# Supplied data
[Start of section]

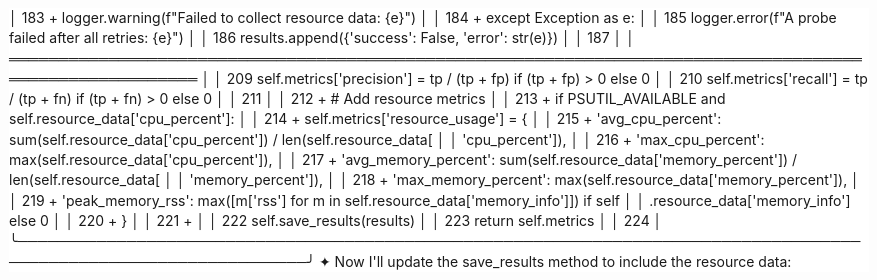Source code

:  │    183 +                     logger.warning(f"Failed to collect resource data: {e}")                              │
 │    184 +         except Exception as e:                                                                           │
 │    185               logger.error(f"A probe failed after all retries: {e}")                                       │
 │    186               results.append({'success': False, 'error': str(e)})                                          │
 │    187                                                                                                            │
 │    ═════════════════════════════════════════════════════════════════════════════════════════════════════════      │
 │    209   self.metrics['precision'] = tp / (tp + fp) if (tp + fp) > 0 else 0                                       │
 │    210   self.metrics['recall'] = tp / (tp + fn) if (tp + fn) > 0 else 0                                          │
 │    211                                                                                                            │
 │    212 + # Add resource metrics                                                                                   │
 │    213 + if PSUTIL_AVAILABLE and self.resource_data['cpu_percent']:                                               │
 │    214 +     self.metrics['resource_usage'] = {                                                                   │
 │    215 +         'avg_cpu_percent': sum(self.resource_data['cpu_percent']) / len(self.resource_data[              │
 │        'cpu_percent']),                                                                                           │
 │    216 +         'max_cpu_percent': max(self.resource_data['cpu_percent']),                                       │
 │    217 +         'avg_memory_percent': sum(self.resource_data['memory_percent']) / len(self.resource_data[        │
 │        'memory_percent']),                                                                                        │
 │    218 +         'max_memory_percent': max(self.resource_data['memory_percent']),                                 │
 │    219 +         'peak_memory_rss': max([m['rss'] for m in self.resource_data['memory_info']]) if self            │
 │        .resource_data['memory_info'] else 0                                                                       │
 │    220 +     }                                                                                                    │
 │    221 +                                                                                                          │
 │    222   self.save_results(results)                                                                               │
 │    223   return self.metrics                                                                                      │
 │    224                                                                                                            │
 ╰───────────────────────────────────────────────────────────────────────────────────────────────────────────────────╯
✦ Now I'll update the save_results method to include the resource data:
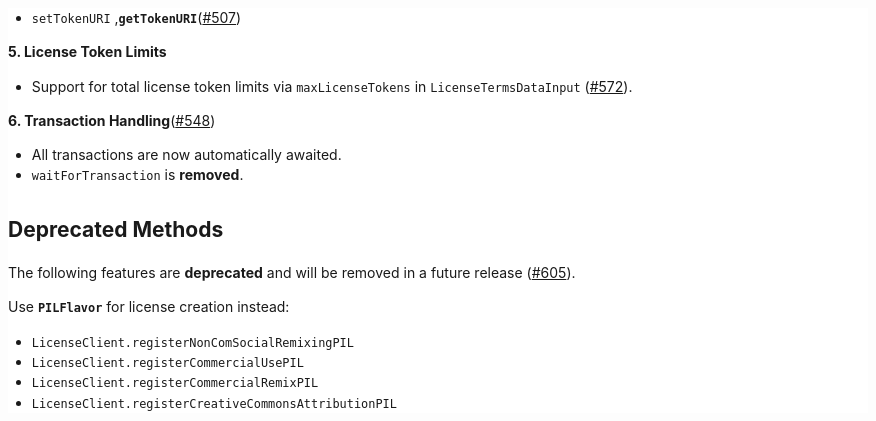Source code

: - `setTokenURI` ,**`getTokenURI`**([#507](https://github.com/storyprotocol/sdk/pull/507))

**5. License Token Limits**

- Support for total license token limits via `maxLicenseTokens` in `LicenseTermsDataInput` ([#572](https://github.com/storyprotocol/sdk/pull/572)).

**6. Transaction Handling**([#548](https://github.com/storyprotocol/sdk/pull/548))

- All transactions are now automatically awaited.
- `waitForTransaction` is **removed**.

## Deprecated Methods

The following features are **deprecated** and will be removed in a future release ([#605](https://github.com/storyprotocol/sdk/pull/605)).

Use **`PILFlavor`** for license creation instead:

- `LicenseClient.registerNonComSocialRemixingPIL`
- `LicenseClient.registerCommercialUsePIL`
- `LicenseClient.registerCommercialRemixPIL`
- `LicenseClient.registerCreativeCommonsAttributionPIL`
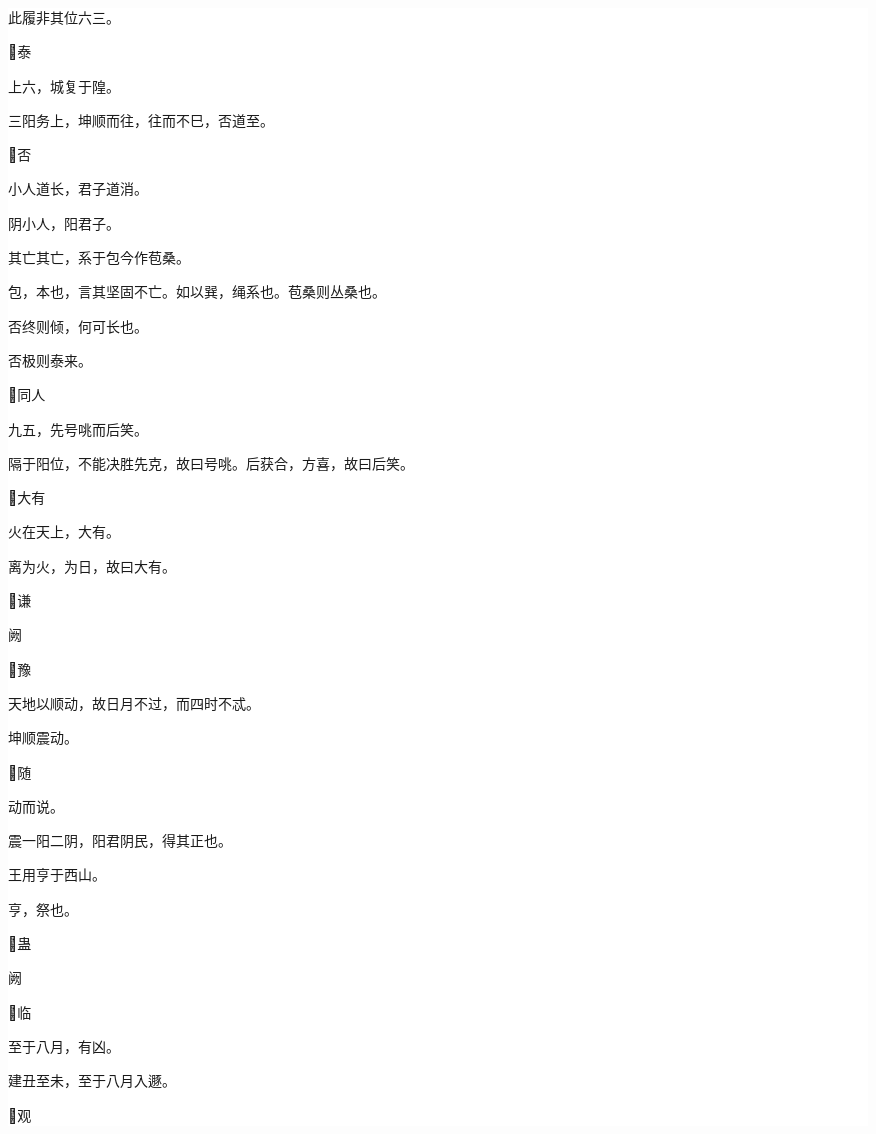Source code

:此履非其位六三。  

泰  

上六，城复于隍。  

三阳务上，坤顺而往，往而不巳，否道至。  

否  

小人道长，君子道消。  

阴小人，阳君子。  

其亡其亡，系于包今作苞桑。  

包，本也，言其坚固不亡。如以巽，绳系也。苞桑则丛桑也。  

否终则倾，何可长也。  

否极则泰来。  

同人  

九五，先号咷而后笑。  

隔于阳位，不能决胜先克，故曰号咷。后获合，方喜，故曰后笑。  

大有  

火在天上，大有。  

离为火，为日，故曰大有。  

谦  

阙  

豫  

天地以顺动，故日月不过，而四时不忒。  

坤顺震动。  

随  

动而说。  

震一阳二阴，阳君阴民，得其正也。  

王用亨于西山。  

亨，祭也。  

蛊  

阙  

临  

至于八月，有凶。  

建丑至未，至于八月入遯。  

观  
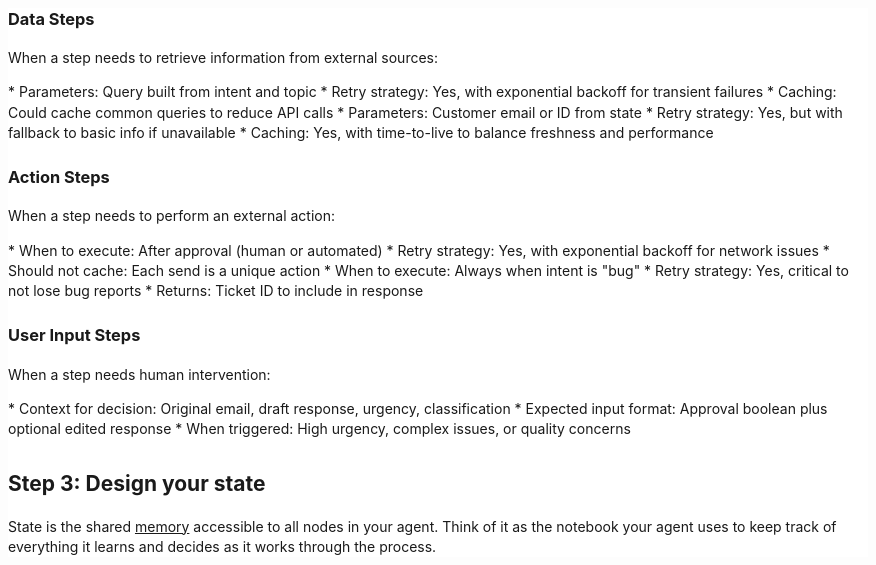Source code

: ### Data Steps

When a step needs to retrieve information from external sources:

<AccordionGroup>
  <Accordion title="Document Search Node">
    * Parameters: Query built from intent and topic
    * Retry strategy: Yes, with exponential backoff for transient failures
    * Caching: Could cache common queries to reduce API calls
  </Accordion>

  <Accordion title="Customer History Lookup">
    * Parameters: Customer email or ID from state
    * Retry strategy: Yes, but with fallback to basic info if unavailable
    * Caching: Yes, with time-to-live to balance freshness and performance
  </Accordion>
</AccordionGroup>

### Action Steps

When a step needs to perform an external action:

<AccordionGroup>
  <Accordion title="Send Reply Node">
    * When to execute: After approval (human or automated)
    * Retry strategy: Yes, with exponential backoff for network issues
    * Should not cache: Each send is a unique action
  </Accordion>

  <Accordion title="Bug Track Node">
    * When to execute: Always when intent is "bug"
    * Retry strategy: Yes, critical to not lose bug reports
    * Returns: Ticket ID to include in response
  </Accordion>
</AccordionGroup>

### User Input Steps

When a step needs human intervention:

<AccordionGroup>
  <Accordion title="Human Review Node">
    * Context for decision: Original email, draft response, urgency, classification
    * Expected input format: Approval boolean plus optional edited response
    * When triggered: High urgency, complex issues, or quality concerns
  </Accordion>
</AccordionGroup>

## Step 3: Design your state

State is the shared [memory](/oss/python/concepts/memory) accessible to all nodes in your agent. Think of it as the notebook your agent uses to keep track of everything it learns and decides as it works through the process.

[End of section]

# Task to complete
Please count how many lines of the listing above contain the string "execute", and reply with the number alone.

# Output for this exercise
2